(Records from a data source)
────
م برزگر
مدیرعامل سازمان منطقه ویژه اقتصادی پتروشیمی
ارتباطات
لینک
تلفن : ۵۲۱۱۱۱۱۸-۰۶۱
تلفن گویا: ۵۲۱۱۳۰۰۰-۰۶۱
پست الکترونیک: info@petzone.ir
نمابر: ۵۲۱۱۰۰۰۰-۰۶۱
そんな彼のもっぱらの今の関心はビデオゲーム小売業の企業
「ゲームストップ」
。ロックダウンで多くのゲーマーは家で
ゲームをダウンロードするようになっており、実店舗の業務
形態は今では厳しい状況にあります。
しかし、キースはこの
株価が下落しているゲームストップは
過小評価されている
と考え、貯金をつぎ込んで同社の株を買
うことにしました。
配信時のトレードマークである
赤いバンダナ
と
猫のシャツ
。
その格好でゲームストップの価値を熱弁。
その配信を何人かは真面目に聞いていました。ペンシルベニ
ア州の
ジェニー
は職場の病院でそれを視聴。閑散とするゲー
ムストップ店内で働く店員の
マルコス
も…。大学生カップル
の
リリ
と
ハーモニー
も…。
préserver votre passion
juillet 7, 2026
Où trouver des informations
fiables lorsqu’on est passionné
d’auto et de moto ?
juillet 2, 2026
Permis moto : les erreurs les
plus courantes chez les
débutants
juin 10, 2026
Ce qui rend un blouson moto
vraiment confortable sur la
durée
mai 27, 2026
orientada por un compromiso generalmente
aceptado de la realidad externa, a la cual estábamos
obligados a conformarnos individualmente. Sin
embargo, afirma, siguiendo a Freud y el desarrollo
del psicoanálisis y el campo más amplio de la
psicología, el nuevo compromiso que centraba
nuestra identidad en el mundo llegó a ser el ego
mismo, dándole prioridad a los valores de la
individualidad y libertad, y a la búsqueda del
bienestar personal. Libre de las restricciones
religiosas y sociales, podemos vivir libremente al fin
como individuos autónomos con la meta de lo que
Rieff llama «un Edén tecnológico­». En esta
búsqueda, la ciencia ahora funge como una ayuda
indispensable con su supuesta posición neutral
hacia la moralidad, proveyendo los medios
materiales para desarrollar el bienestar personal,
────
Read the lines above. Gather those in which the string "bienestar" is found.

bienestar personal. Libre de las restricciones
materiales para desarrollar el bienestar personal,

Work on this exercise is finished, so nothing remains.